**Görev Tanımı:** Metinde öğretmen Nebat Bukrek'in "Bol bol okuduk" diye başlayan sözünde kaç cümle varsa hepsini sırasıyla alt alta yazın.

**Metin:**
——————————

08 Mayıs 2015 00:44

22 vagonlu ‘Emek Treni’

İstanbul Sarıyer’de bulunan Tuncay Artun İMKB Doğanevler İlkokulu 4/D sınıfı öğrencileri, 301 madencinin hayatını kaybettiği Soma maden faciasından etkilenerek Emek Treni isimli bir proje hazırladı.

Paylaş

Tolga Alp TURGUT
İstanbul

İstanbul Sarıyer’de bulunan Tuncay Artun İMKB Doğanevler İlkokulu 4/D sınıfı öğrencileri, 301 madencinin hayatını kaybettiği Soma maden faciasından etkilenerek Emek Treni isimli bir proje hazırladı. Emek ve çevre duyarlılığı kavramlarından yola çıkan öğrenciler, kendi hayatlarını hikayeleştirdi. Bir yıl süren çalışmaların sonunda yirmi iki hikayeden oluşan Emek Treni adlı öykü kitabı ortaya çıktı. Çocuklar yazdıkları kitabı madenlerde yaşamını yitiren işçilere adadı.  Öğrenciler, toplayacakları oyuncakları Somalı çocukları ziyaret ederek 22 Mayıs'ta kendi elleriyle teslim edecekler.

EMEK TRENİ İMZA TÖRENİ

Tuncay Artun İMKB Doğanevler İlkokulu 4/D sınıfı öğrencileri dün Emek Treni kitabının imza gününü gerçekleştirdi. Öğretmenler ve öğrenci velileri, okulun öğretmenler odasını şenlik alanına dönüştürdü. Veliler kendi evlerinde yaptıkları yemekleri getirirken, öğretmenler de odayı süsledi. 4/D sınıfının öğretmeni Nebat Bukrek, “Bol bol okuduk. Okudukça yazma girişimlerimiz arttı. Meğer o küçücük yüreklerin anlatacağı ne çok şey varmış. Öykülerimiz tamamlandığında gördük ki emek olan her yerde umut da var” dedi. Öğrencilerinin Soma felaketine karşı üzerlerine düşen sorumluluğun bilincinde olduklarını ifade eden Bukrek, “Sınıf olarak zorlu ama bir o kadar da coşkulu bir yolculuğa çıktık” dedi.

AYŞE HANIM’IN ALIN TERİ

“Ayşe Hanım’ın Alın Teri” öyküsünde kendi annesini anlatan  Muhammed Emin Küçükkaya’nın annesi, işyerinden izin alamadığı için imza törenine gelemedi. Muhammed’in öyküsünün sonu dikkat çekiciydi ve şöyle bitiyordu: “Ayşe Hanım söz işitmemek için daha dikkatli çalıştı. Hayat zordu. Yapılan haksızlıklara rağmen yılmadı. İşini yapı yoluna devam etti. Çocuklarını kimseye muhtaç etmedi”

——————————

(Bir veri kümesinde listelenen kayıtlar)

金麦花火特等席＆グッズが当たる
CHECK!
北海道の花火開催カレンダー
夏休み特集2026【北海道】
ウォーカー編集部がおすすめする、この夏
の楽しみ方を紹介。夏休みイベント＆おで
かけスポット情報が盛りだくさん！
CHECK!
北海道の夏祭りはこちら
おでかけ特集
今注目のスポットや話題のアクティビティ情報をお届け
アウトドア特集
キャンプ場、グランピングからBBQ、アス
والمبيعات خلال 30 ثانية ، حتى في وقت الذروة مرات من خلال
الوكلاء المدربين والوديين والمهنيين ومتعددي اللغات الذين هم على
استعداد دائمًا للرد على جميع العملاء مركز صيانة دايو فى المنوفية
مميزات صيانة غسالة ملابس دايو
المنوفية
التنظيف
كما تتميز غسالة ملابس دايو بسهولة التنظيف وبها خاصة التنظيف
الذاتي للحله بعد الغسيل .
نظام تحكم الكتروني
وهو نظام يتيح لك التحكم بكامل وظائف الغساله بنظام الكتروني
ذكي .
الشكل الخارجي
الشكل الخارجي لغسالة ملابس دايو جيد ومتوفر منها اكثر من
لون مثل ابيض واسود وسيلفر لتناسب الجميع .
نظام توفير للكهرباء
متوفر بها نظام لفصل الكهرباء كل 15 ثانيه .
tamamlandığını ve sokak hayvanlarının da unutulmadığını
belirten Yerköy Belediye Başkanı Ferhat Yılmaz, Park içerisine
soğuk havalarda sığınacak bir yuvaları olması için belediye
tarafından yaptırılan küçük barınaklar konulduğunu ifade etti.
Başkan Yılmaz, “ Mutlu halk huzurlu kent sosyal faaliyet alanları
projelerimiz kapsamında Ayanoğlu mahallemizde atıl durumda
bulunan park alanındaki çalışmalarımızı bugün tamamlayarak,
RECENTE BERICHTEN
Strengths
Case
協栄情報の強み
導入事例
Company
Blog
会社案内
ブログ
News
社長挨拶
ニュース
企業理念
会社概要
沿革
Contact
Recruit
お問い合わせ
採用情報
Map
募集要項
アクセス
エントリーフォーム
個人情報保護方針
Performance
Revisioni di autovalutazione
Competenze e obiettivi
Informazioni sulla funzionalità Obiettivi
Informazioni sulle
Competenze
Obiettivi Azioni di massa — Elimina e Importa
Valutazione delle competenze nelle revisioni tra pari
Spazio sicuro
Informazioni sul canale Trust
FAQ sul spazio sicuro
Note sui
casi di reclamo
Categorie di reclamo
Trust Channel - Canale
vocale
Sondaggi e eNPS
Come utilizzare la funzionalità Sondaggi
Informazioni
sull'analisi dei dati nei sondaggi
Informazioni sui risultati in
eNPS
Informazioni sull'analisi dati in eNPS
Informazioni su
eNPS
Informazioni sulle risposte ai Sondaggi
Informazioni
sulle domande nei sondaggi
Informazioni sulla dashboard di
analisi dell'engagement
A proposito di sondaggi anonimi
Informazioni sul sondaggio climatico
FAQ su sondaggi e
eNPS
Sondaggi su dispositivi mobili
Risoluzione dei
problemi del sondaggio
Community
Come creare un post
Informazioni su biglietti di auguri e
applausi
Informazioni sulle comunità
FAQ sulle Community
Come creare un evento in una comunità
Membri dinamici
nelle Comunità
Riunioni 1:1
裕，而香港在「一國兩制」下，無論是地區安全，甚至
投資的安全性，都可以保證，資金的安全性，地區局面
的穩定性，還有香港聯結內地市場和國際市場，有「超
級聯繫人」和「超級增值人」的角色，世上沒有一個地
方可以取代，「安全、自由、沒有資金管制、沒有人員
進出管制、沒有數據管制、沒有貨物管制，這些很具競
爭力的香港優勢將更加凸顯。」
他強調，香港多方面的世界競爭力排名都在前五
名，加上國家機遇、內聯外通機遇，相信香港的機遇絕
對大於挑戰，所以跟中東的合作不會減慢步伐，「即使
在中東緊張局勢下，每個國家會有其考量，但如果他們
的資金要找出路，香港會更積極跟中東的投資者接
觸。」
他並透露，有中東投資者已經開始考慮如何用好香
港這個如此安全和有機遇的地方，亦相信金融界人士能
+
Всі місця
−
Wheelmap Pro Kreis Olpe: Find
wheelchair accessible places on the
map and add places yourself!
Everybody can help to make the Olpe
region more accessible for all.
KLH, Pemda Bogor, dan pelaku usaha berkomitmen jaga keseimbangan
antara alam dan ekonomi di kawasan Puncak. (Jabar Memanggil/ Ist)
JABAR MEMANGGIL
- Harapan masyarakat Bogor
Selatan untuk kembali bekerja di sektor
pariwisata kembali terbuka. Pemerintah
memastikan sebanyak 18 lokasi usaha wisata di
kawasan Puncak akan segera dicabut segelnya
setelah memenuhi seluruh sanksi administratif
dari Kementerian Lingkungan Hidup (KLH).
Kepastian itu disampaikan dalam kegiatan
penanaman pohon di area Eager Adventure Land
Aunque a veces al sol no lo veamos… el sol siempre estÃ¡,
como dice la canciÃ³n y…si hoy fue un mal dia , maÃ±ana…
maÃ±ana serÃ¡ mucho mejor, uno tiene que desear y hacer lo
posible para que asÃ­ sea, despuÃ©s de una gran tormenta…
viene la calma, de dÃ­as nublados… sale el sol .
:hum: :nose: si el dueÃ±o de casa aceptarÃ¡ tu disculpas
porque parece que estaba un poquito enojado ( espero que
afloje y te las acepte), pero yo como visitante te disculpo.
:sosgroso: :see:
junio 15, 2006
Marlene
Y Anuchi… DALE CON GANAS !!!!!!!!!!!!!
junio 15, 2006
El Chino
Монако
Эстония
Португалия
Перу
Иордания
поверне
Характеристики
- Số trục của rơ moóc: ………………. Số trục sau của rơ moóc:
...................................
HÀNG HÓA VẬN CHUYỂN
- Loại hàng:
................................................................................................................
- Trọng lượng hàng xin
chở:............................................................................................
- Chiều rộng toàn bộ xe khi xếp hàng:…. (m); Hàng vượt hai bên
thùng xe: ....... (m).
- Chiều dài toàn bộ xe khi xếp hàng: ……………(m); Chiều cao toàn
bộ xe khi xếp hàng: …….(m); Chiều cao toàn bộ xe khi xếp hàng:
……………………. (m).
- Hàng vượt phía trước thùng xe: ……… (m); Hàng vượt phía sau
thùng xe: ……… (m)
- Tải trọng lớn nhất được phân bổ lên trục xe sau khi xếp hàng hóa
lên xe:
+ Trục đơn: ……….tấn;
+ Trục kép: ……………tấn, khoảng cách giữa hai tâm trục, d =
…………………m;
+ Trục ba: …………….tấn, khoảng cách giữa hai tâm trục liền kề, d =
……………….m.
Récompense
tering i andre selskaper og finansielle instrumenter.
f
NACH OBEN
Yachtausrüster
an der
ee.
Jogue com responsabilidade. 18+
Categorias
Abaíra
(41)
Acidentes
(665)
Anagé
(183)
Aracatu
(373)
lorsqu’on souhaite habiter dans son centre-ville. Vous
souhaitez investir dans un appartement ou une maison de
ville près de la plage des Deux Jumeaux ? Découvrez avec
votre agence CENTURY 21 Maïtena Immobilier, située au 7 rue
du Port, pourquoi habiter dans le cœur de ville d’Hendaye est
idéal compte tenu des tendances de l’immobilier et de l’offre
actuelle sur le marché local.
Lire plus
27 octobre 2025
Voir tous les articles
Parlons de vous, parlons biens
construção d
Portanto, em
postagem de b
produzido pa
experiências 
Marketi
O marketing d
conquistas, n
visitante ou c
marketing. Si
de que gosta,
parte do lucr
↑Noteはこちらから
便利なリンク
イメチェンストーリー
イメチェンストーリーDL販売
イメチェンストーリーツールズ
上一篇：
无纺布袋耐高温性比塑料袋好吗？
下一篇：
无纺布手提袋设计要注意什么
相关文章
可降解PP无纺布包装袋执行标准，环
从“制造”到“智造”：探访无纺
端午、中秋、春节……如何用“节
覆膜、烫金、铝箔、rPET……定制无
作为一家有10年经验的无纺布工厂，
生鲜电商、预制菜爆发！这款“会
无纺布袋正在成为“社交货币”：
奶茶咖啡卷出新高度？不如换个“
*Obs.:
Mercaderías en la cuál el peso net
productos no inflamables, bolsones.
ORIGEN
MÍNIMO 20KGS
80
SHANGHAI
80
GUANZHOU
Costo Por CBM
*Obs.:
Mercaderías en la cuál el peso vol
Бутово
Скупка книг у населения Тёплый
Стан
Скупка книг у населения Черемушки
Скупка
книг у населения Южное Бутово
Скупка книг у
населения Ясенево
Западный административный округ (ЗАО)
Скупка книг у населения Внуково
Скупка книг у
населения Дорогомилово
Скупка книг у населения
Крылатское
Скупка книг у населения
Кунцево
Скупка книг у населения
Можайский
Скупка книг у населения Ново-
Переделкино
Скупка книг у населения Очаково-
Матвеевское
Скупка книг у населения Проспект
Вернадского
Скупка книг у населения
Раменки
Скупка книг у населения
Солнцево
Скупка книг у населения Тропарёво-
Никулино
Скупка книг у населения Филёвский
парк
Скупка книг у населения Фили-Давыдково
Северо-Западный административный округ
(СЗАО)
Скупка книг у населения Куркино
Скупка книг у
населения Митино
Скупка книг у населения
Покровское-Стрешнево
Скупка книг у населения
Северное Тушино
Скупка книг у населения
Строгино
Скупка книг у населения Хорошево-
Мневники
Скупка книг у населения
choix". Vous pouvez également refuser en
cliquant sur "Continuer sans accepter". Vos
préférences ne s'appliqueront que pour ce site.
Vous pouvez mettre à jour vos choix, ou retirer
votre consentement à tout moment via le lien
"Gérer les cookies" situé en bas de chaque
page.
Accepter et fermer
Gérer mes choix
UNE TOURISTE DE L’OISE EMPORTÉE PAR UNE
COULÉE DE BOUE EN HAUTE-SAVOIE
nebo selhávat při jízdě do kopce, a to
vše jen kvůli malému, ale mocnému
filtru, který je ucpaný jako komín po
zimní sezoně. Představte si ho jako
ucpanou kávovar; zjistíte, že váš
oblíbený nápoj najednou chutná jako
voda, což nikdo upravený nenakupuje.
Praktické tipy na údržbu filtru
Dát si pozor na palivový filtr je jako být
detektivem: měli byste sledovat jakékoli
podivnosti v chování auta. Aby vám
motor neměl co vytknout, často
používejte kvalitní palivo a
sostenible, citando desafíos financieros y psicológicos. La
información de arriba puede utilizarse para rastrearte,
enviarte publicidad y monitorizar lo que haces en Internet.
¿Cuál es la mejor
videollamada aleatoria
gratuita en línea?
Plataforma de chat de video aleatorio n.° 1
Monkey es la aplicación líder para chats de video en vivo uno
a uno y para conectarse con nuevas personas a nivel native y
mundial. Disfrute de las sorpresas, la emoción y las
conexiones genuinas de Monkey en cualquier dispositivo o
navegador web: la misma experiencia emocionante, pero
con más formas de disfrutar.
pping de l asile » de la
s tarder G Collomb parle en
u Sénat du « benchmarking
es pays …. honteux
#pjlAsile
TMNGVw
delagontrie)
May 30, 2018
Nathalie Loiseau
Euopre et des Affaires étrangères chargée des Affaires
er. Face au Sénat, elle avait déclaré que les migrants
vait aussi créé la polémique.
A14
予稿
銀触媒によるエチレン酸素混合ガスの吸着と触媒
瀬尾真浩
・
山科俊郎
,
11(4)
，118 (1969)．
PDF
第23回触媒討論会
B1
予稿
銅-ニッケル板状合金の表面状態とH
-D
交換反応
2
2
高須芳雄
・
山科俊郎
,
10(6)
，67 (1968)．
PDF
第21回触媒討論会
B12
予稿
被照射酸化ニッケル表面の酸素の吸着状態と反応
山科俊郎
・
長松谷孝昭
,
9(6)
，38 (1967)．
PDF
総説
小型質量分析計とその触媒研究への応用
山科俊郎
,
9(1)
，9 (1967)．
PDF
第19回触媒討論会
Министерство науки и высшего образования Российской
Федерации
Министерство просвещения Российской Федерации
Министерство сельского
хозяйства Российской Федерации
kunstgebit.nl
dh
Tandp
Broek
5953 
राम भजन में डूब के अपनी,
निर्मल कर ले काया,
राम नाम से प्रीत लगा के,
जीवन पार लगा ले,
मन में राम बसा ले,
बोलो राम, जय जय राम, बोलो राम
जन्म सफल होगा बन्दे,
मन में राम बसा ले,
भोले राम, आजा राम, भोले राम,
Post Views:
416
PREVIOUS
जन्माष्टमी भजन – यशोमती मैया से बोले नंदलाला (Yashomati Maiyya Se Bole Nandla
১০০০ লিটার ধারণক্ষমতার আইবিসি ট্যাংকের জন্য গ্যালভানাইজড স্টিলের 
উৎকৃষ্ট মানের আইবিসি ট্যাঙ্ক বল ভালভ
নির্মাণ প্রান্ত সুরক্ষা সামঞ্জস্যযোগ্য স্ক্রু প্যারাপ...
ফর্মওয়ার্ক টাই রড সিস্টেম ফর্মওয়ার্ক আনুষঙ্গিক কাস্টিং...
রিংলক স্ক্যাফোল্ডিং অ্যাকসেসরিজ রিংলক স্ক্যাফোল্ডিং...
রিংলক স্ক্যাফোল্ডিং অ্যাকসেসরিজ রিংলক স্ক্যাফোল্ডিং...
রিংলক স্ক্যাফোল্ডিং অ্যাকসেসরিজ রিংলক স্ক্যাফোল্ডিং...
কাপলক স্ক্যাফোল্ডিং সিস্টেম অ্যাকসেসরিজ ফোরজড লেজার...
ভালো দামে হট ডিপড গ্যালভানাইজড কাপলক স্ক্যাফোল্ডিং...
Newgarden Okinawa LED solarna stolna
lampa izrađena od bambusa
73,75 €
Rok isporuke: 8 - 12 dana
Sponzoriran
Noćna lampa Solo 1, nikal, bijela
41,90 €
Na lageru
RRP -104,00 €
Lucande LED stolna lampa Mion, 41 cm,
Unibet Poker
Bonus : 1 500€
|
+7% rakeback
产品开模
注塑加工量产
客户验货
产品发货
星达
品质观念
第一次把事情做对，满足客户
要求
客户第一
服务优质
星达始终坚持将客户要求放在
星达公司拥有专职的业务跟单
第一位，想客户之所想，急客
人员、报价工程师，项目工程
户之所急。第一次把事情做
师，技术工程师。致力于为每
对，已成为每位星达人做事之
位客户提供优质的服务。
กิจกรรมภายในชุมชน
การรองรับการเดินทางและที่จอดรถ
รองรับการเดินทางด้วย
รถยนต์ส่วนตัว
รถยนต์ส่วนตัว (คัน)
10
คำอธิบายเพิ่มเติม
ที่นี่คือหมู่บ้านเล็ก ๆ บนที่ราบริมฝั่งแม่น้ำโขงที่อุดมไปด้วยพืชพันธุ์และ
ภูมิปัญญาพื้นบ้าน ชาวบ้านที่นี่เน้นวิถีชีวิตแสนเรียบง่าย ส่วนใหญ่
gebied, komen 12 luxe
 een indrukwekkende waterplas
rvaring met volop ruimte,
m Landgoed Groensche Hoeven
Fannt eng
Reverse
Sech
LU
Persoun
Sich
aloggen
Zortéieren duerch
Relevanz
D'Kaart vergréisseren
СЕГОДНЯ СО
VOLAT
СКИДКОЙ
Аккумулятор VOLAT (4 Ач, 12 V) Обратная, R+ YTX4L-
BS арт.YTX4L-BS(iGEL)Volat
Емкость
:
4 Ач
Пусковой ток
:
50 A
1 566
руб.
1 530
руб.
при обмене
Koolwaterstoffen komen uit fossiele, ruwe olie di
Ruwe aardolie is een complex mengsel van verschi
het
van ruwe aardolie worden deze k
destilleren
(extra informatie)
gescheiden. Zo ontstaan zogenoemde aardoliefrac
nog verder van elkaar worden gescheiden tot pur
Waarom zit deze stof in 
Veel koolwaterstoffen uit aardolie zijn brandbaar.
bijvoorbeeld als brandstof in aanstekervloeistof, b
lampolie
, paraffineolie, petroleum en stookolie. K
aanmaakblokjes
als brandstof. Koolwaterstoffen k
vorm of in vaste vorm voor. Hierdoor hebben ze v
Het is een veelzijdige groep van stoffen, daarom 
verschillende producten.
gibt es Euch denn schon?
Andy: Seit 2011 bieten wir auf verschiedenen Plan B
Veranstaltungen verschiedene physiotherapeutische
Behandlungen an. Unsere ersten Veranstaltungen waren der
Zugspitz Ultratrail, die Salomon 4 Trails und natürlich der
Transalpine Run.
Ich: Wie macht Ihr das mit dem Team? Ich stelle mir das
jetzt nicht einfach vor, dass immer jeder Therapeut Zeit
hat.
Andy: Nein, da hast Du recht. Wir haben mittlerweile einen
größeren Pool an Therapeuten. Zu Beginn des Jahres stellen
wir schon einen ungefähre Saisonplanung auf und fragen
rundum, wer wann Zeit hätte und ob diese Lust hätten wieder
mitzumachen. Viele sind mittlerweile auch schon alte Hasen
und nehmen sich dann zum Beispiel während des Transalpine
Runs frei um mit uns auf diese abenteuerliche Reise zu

——————————

**Yanıt:**
Bol bol okuduk.
Okudukça yazma girişimlerimiz arttı.
Meğer o küçücük yüreklerin anlatacağı ne çok şey varmış.
Öykülerimiz tamamlandığında gördük ki emek olan her yerde umut da var